This is the first comment I came across that resonated with my thoughts on the issue. Especially when I saw another that said we're all working class now. Erm, no we're not.
I live in what people would call a working class area, it's a town that grew up around a specific industry, with housing stock that was built for those workers and where many people still work (though not as many as in its heyday). High levels of unemployment, low levels of education, high levels of poverty, we feature on WIMD lists. Our catchment high school is not popular and it's not an area that people want to move to, people are snooty about it in general.
I live in Wales so we have a different curriculum and our primary has done amazing things as a community focused school to build positive relationships with families. It's been a long process and it takes time to build trust with parents (and grandparents) who had negative experiences in their own education and are often not fond of people they see as being in power.
Huge impact is made in primary at getting children into nursery at 3 who are way below expected levels in all areas to getting the majority to at expected or above by the end of year 6. We have many with ALN but outside of that cohort, many children come to nursery and reception with lower than average speech and language development, they're not read to at home.
I had a pretty lower middle class upbringing, was the first of my cousins and siblings to go to university, my parents didn't go to uni. My husband had a working class upbringing in a council house with free school meals and many siblings. Sport made the difference to him, positive male role models and peers who had ambitions and instilled a competitiveness around academic achievement as well as on the sports field.

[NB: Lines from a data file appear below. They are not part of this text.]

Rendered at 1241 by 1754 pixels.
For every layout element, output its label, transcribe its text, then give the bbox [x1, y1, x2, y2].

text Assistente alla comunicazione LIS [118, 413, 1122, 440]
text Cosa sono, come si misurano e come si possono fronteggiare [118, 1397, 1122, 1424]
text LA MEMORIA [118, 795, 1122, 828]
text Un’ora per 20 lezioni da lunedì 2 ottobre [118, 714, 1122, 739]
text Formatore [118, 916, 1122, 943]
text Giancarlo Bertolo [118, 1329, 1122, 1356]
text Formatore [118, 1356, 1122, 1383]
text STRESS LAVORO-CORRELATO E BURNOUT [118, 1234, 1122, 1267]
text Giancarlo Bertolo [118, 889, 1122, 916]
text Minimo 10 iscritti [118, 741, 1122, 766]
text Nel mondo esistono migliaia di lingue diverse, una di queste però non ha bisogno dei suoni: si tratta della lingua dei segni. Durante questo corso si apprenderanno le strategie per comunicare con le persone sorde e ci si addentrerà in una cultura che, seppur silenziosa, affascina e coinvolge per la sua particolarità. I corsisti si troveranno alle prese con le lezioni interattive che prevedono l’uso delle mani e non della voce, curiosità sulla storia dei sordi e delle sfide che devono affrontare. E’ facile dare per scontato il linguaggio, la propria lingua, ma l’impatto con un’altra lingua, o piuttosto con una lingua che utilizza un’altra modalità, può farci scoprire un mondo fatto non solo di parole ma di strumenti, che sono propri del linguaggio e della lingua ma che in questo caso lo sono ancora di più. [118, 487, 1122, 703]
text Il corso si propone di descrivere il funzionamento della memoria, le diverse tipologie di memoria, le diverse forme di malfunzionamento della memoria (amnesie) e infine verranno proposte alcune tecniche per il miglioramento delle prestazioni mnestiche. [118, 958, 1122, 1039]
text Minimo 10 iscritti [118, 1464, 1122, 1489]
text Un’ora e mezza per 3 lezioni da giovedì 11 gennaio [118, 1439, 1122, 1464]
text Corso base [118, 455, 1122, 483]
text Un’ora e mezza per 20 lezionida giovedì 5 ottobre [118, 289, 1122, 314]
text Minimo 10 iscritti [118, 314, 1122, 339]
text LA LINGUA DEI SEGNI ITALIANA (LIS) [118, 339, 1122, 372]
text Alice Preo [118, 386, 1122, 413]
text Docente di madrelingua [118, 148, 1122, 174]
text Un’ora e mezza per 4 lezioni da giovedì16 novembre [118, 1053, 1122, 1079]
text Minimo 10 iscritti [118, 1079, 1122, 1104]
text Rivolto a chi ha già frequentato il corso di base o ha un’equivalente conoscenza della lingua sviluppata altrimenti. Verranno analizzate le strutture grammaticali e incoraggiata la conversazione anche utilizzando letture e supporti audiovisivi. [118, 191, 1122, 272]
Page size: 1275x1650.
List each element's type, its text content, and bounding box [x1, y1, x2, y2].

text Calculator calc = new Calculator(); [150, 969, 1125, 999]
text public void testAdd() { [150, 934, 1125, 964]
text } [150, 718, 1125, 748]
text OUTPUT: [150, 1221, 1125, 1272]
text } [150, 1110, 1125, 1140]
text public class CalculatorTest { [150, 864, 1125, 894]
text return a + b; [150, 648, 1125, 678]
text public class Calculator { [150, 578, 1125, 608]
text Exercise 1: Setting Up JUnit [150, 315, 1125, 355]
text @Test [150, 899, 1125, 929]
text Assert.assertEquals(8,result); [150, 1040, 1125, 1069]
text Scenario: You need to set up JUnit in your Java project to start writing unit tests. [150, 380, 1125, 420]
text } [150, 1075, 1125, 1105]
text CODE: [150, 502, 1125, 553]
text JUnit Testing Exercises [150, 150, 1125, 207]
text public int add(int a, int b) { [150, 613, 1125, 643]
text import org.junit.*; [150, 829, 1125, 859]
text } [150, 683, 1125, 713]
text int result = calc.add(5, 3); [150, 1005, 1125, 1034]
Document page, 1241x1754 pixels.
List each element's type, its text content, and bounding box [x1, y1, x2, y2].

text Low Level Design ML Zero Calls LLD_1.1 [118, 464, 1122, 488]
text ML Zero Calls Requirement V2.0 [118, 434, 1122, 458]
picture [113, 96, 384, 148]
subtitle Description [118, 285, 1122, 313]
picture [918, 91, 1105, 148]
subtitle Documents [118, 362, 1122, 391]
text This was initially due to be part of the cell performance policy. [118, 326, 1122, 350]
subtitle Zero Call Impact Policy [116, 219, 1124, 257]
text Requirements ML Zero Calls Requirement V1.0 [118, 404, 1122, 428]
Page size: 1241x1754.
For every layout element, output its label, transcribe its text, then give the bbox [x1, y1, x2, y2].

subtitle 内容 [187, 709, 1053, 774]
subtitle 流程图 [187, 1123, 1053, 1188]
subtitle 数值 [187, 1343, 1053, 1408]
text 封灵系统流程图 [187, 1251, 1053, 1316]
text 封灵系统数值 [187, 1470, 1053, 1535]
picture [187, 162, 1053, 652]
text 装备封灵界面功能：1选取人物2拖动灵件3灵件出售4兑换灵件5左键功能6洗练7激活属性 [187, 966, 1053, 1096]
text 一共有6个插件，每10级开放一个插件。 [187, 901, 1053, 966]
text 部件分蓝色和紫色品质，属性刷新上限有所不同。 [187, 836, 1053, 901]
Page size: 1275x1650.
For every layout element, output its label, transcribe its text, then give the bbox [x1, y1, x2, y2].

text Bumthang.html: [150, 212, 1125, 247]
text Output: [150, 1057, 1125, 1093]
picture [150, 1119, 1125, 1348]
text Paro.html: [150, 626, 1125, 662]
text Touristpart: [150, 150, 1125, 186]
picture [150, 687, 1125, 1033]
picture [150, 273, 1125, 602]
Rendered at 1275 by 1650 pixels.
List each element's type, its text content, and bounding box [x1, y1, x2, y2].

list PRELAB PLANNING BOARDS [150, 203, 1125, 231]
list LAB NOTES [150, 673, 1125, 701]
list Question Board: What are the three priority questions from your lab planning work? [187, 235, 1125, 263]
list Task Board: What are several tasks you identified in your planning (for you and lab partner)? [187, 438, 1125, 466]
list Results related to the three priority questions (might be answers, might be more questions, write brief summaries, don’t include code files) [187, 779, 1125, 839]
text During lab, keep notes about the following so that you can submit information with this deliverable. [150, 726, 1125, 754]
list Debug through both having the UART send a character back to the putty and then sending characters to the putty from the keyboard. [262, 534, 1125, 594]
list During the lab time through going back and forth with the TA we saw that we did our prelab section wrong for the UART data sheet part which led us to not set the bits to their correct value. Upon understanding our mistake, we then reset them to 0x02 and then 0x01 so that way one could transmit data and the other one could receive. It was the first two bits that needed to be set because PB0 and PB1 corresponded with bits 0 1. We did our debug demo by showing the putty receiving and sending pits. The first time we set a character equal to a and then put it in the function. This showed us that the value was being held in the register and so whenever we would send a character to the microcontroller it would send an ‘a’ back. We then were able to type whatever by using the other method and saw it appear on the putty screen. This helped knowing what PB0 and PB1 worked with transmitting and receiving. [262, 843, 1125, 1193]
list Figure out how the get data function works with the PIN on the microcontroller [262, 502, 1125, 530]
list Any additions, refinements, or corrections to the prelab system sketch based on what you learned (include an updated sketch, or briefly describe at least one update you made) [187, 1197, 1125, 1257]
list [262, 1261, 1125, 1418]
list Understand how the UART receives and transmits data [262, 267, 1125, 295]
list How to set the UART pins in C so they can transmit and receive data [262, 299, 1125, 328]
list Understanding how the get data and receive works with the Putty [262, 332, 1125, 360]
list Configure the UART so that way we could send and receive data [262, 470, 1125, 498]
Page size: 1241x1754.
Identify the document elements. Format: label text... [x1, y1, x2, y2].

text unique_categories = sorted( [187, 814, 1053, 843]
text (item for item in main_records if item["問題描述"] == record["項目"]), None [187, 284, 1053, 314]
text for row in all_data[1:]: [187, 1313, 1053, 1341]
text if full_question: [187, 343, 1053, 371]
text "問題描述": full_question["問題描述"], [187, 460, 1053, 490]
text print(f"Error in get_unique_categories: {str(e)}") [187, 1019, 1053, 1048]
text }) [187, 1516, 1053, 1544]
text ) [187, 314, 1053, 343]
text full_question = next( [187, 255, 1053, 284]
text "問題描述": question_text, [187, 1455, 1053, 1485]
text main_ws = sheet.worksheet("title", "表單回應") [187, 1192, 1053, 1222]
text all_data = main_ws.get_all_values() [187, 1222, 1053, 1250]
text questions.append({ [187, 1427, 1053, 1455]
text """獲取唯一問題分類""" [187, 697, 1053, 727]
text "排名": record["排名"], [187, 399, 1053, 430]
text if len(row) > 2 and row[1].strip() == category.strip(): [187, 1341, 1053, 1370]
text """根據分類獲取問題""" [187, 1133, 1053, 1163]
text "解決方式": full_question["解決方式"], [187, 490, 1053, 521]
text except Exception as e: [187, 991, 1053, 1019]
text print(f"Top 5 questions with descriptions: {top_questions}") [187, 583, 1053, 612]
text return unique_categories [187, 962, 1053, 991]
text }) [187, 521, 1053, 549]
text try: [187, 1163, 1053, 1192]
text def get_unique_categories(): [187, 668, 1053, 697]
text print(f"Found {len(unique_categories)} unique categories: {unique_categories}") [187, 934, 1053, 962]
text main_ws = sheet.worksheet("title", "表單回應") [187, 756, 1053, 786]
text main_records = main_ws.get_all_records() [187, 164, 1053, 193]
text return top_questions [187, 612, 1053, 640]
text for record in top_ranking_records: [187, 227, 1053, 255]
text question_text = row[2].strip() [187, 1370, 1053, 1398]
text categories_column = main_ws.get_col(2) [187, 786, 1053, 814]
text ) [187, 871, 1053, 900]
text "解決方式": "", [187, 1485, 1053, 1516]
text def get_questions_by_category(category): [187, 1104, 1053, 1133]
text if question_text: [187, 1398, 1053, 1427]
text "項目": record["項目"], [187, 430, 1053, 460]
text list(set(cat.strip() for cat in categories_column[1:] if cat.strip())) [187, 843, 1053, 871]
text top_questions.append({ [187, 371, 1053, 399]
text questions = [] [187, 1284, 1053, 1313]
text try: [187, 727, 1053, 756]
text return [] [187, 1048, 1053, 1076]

Our own kids straddle two worlds really but I see their friends, I'm a school governor, I run a local charity, volunteer at our community centre, talk with our neighbours etc. The ambition is missing at home. They leave primary buzzing with ideas and big dreams and then high school sucks it out of them.
But even if they choose uni (why? how? it's too expensive and it doesn't guarantee a job at the end, these are young people from backgrounds who don't want debt, for whom the amount of debt accrued seems unfathomable), there are more barriers. I visited open days with my son this year and we were asking about industry placements and years in industry as part of courses and the red bricks, the Russell Group unis, just kind of shrugged and went "yeah, you make your own connections". Oh right, so that girl in the video about how successful she's been and the industry placement she did as part of that is actually the daughter of some big head honcho at Coutts?! Got it. Money begets money. It's still very much a who-you-know world out there and that gets really bloody deflating.
I know plenty of lovely working class teenage boys who are bright, polite and have lovely families and they're drawn to vocational courses and careers because they work with their dads or their uncles on the weekend, the only way that they can get weekend work is through people they know and the people they know work with cars or scaffolding. They need to earn money because their parents don't have spare to give them. They want to get a trade as it's a route to success that's in their control. And they know they don't need decent A levels to get into those roles.
Alternative routes aren't being modelled to them.